__Assignment__:
Every line below that contains "option" is to be copied.

Data provided Start Marker

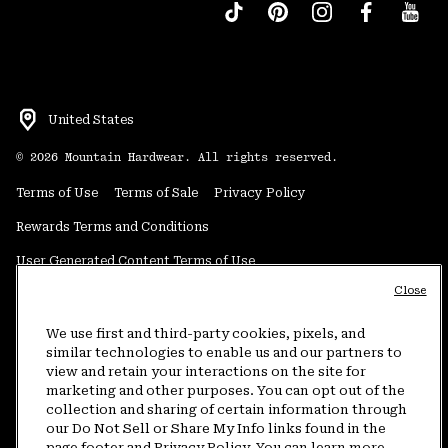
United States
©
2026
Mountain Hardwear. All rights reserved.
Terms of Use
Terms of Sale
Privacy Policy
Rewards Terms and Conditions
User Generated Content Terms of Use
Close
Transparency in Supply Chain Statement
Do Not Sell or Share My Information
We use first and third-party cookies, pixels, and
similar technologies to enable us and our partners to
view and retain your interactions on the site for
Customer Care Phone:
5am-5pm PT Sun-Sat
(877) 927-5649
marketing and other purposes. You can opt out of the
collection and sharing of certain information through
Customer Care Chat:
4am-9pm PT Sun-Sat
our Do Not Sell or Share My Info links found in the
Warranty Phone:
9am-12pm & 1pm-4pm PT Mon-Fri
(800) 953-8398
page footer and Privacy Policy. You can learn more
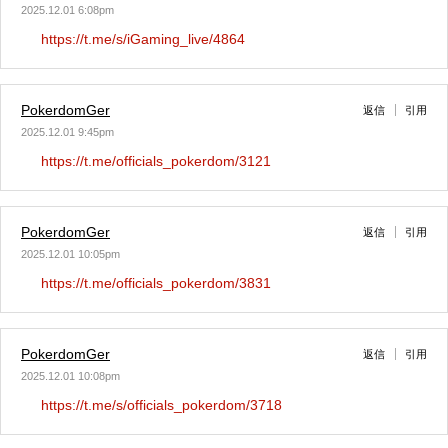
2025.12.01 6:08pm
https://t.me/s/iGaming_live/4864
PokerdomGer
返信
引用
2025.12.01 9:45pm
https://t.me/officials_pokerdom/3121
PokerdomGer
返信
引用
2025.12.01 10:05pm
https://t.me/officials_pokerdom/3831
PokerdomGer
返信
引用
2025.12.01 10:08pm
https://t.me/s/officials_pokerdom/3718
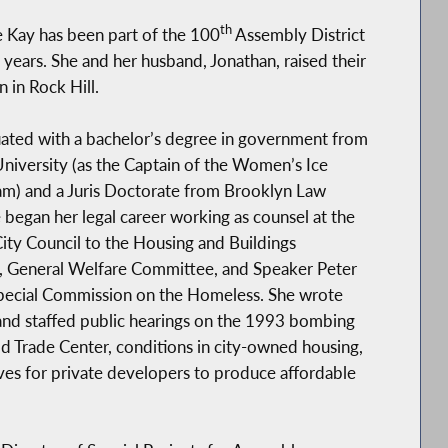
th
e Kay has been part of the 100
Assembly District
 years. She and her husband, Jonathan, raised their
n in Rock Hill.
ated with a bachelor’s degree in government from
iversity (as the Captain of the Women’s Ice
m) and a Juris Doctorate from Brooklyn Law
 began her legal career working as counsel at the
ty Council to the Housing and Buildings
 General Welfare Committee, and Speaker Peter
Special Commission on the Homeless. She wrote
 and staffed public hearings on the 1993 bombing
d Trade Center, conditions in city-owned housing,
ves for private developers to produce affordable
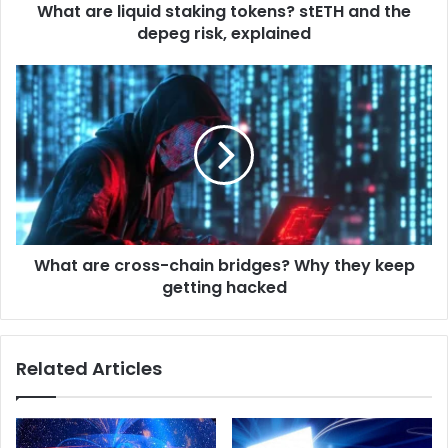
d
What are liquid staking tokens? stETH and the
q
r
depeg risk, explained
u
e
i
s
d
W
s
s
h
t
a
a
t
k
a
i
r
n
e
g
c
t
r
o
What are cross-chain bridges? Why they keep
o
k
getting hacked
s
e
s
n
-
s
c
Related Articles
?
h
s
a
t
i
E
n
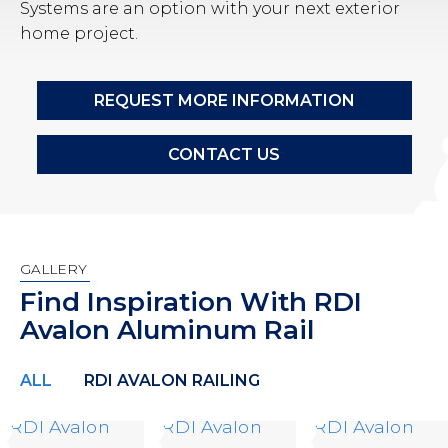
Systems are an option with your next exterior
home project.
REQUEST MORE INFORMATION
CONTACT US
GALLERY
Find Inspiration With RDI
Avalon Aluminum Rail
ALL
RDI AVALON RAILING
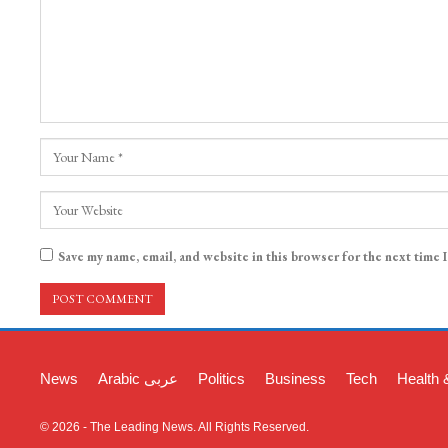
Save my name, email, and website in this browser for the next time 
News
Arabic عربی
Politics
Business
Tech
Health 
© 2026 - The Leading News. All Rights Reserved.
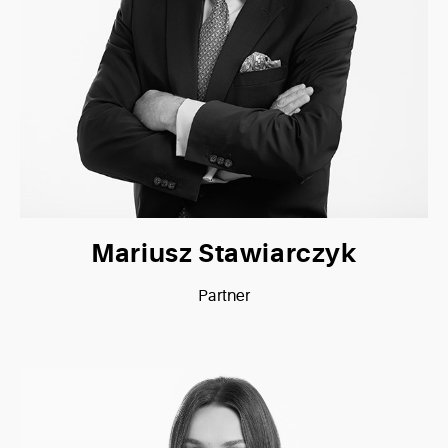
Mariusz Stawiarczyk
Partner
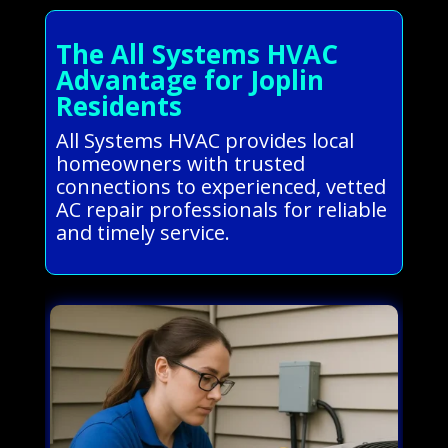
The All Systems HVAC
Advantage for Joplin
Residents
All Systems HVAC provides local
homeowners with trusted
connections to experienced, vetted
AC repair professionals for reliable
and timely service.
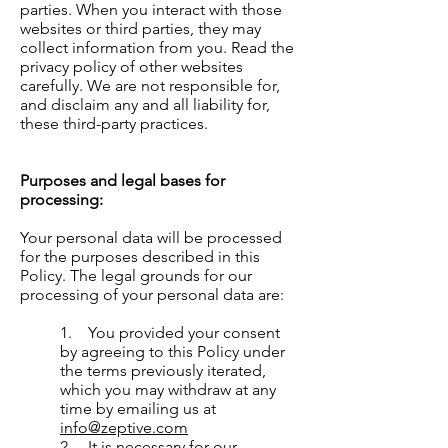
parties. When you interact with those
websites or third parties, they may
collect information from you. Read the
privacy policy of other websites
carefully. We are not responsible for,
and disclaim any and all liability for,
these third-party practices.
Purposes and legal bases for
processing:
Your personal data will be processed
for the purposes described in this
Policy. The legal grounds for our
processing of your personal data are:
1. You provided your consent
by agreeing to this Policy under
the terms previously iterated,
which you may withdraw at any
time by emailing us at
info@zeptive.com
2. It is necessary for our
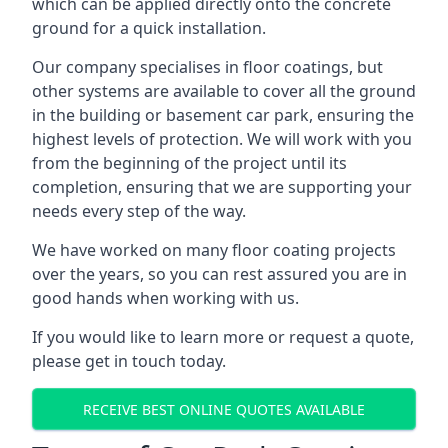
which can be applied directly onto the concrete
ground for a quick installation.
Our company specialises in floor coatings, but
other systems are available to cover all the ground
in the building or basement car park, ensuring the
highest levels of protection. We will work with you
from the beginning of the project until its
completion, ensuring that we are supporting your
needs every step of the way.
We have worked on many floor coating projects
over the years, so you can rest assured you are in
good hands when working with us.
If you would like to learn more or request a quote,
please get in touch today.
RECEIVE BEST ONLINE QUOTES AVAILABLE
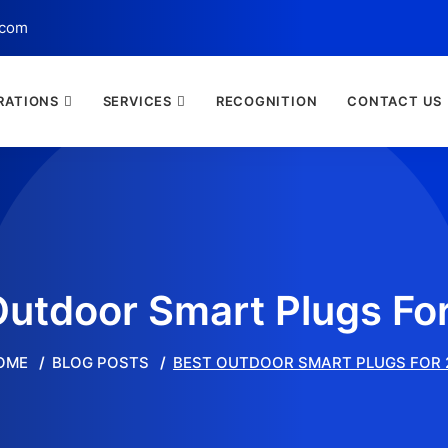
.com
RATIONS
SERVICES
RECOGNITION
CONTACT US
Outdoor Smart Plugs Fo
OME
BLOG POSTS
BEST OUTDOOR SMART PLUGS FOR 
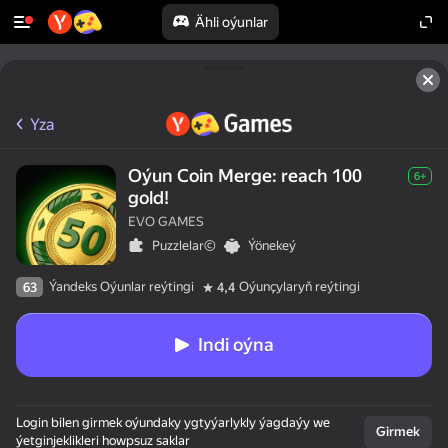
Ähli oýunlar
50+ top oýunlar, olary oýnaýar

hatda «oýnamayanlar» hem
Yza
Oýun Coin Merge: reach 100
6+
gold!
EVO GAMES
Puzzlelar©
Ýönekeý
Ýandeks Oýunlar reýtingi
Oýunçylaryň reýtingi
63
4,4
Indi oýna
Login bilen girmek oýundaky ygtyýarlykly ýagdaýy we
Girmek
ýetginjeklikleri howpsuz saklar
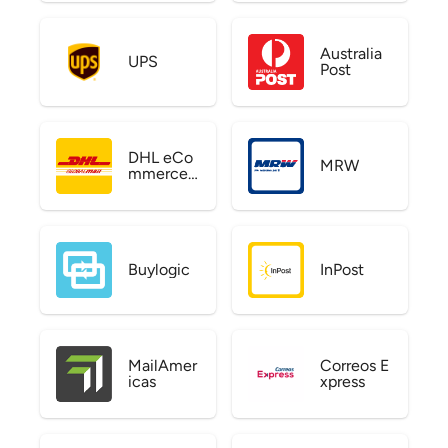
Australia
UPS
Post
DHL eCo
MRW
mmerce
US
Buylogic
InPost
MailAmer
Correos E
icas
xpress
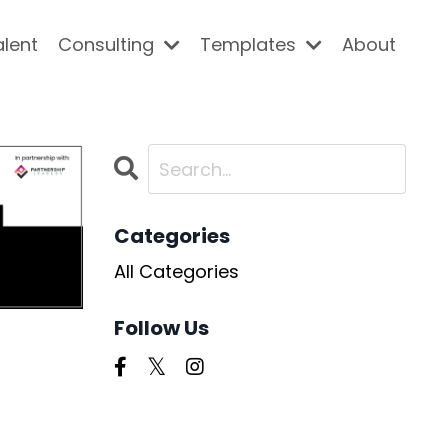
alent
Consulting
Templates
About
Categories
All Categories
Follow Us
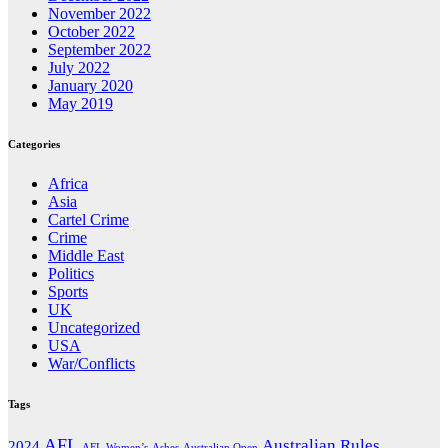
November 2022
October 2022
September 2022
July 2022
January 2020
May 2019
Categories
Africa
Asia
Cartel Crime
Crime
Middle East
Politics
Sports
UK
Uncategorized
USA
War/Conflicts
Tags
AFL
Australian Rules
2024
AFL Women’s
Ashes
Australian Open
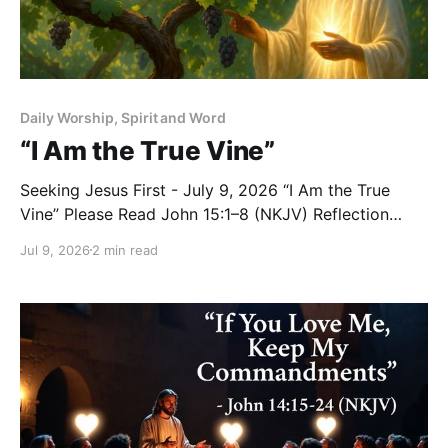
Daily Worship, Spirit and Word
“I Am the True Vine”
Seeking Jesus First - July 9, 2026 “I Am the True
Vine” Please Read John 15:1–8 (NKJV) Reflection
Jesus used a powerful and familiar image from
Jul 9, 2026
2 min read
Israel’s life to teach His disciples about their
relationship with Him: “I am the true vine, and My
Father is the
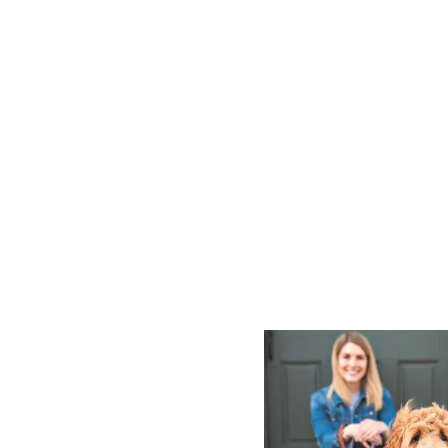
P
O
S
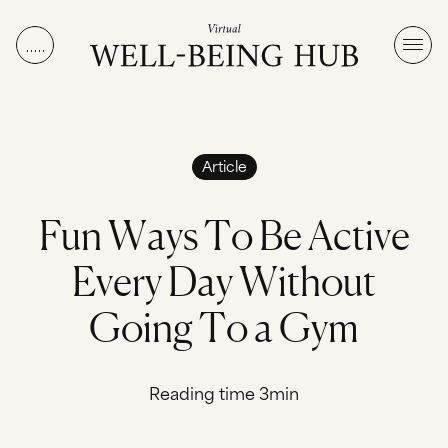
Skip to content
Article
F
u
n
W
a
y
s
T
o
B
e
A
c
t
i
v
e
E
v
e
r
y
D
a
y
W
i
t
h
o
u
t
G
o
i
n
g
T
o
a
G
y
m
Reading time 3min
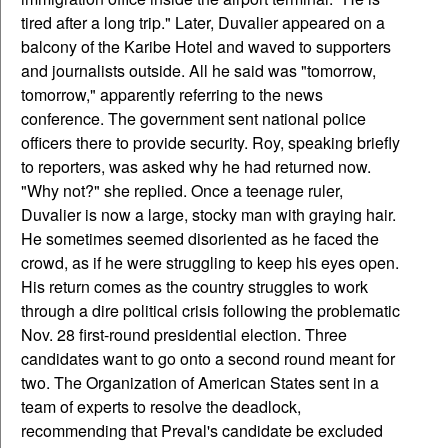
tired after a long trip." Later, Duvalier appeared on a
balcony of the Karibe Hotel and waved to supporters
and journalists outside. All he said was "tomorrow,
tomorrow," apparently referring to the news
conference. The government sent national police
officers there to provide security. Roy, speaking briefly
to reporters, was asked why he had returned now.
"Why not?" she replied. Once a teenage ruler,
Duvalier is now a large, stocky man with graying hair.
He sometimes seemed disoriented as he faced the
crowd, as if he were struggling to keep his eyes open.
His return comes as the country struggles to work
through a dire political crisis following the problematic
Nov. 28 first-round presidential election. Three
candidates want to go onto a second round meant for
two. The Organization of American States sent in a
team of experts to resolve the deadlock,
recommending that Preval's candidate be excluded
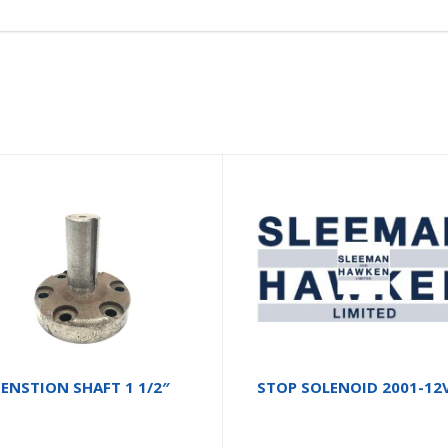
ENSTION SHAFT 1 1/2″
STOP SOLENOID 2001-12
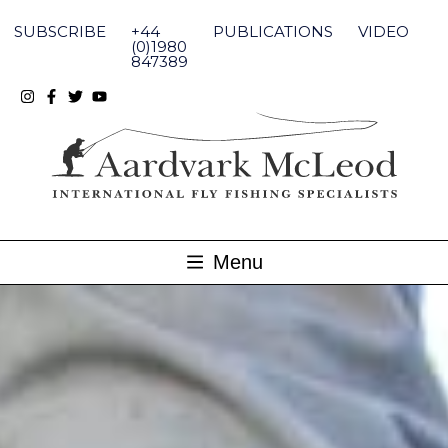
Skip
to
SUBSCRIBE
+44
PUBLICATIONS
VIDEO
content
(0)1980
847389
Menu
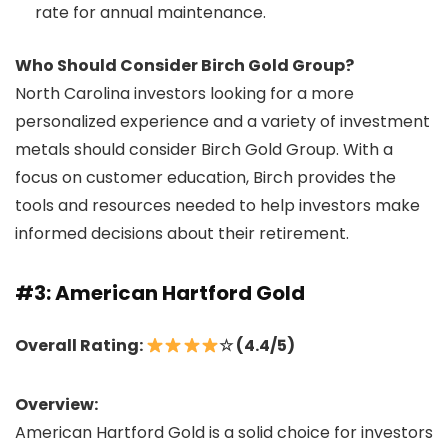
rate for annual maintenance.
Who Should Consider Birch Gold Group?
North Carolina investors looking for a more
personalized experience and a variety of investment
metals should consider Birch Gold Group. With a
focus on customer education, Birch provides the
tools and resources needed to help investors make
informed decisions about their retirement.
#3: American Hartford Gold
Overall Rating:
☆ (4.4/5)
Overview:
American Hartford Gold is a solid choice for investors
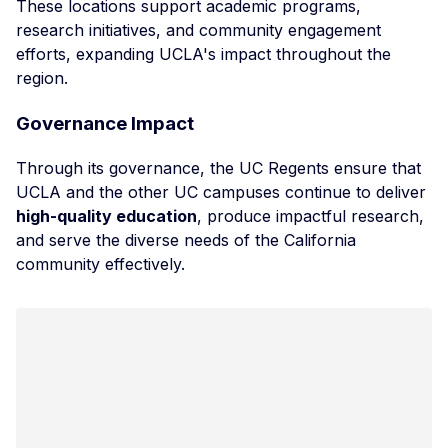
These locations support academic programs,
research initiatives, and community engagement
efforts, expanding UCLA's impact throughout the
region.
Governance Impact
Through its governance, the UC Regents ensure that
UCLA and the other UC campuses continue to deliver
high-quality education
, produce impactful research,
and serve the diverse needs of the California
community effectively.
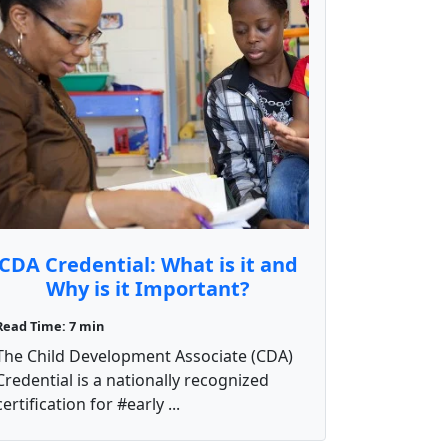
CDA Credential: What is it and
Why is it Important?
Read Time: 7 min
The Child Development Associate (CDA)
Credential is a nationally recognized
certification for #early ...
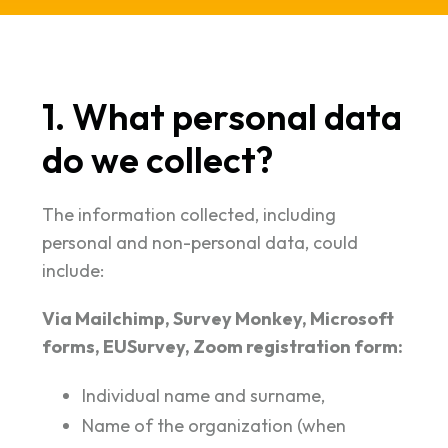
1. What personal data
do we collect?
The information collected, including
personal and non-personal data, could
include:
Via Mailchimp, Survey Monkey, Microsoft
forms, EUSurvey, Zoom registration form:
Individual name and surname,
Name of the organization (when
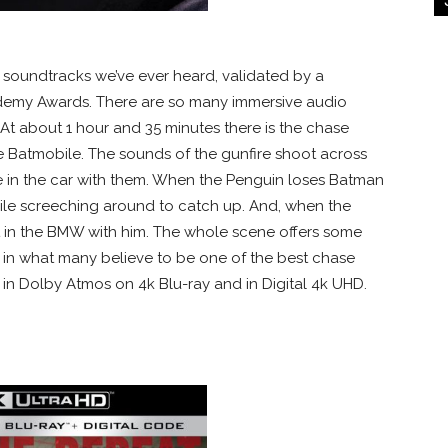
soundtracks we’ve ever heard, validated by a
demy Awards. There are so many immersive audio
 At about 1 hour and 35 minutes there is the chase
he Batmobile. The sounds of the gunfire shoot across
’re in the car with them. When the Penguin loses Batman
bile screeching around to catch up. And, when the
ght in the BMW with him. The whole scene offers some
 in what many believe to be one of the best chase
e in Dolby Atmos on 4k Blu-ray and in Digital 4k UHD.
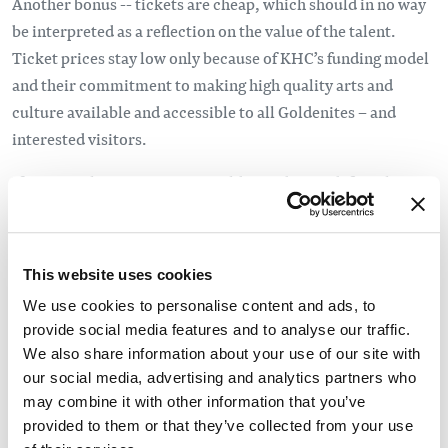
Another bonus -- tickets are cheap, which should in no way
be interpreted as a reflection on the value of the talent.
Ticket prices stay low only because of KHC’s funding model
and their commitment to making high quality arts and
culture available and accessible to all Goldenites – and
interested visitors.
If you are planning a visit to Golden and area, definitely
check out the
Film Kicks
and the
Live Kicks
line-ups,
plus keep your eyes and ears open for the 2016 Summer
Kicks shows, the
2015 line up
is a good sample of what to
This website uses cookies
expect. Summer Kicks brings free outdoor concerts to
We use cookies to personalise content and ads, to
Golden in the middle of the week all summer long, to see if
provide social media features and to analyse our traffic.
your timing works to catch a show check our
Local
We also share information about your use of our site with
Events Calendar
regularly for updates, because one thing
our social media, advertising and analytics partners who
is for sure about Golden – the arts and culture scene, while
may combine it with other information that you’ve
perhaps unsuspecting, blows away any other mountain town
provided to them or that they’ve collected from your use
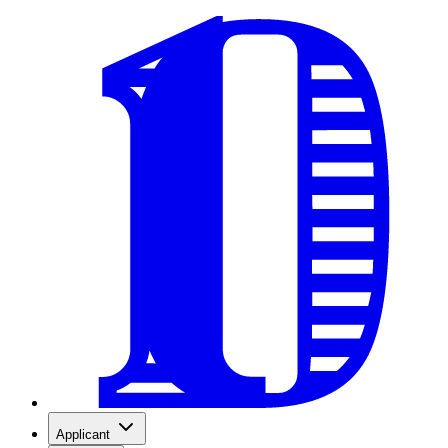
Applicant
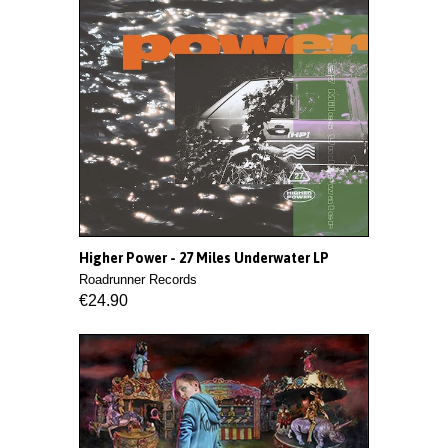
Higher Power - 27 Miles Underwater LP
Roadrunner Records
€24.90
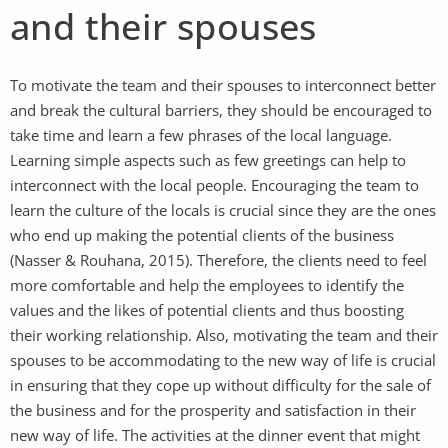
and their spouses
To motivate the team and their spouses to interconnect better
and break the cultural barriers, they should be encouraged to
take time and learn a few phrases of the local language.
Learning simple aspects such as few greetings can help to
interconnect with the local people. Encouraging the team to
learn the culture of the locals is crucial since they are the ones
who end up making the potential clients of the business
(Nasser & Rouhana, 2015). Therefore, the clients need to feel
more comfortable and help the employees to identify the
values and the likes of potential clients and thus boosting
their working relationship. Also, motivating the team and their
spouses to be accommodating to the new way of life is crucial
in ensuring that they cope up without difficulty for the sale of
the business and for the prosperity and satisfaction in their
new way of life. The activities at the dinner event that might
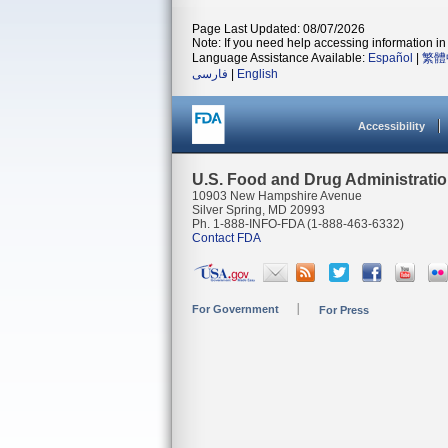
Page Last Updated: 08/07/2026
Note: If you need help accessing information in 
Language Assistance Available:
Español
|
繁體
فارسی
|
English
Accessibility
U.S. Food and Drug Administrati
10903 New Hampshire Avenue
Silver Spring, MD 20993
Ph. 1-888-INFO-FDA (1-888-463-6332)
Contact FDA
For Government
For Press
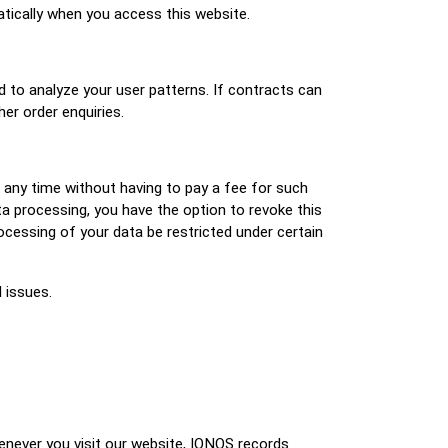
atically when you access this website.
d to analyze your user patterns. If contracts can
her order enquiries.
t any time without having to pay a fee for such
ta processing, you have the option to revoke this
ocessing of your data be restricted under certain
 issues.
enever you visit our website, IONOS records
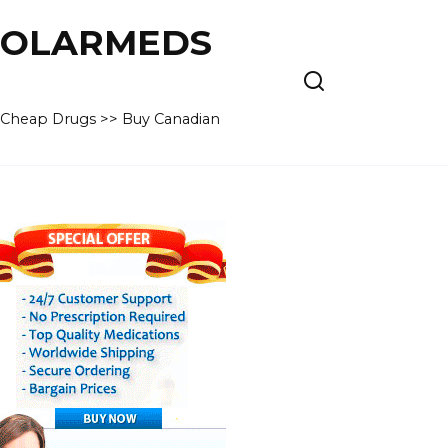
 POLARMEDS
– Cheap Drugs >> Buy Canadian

Data provided End Marker

__Solution to the exercise__:
Systems are an option with your next exterior
ta processing, you have the option to revoke this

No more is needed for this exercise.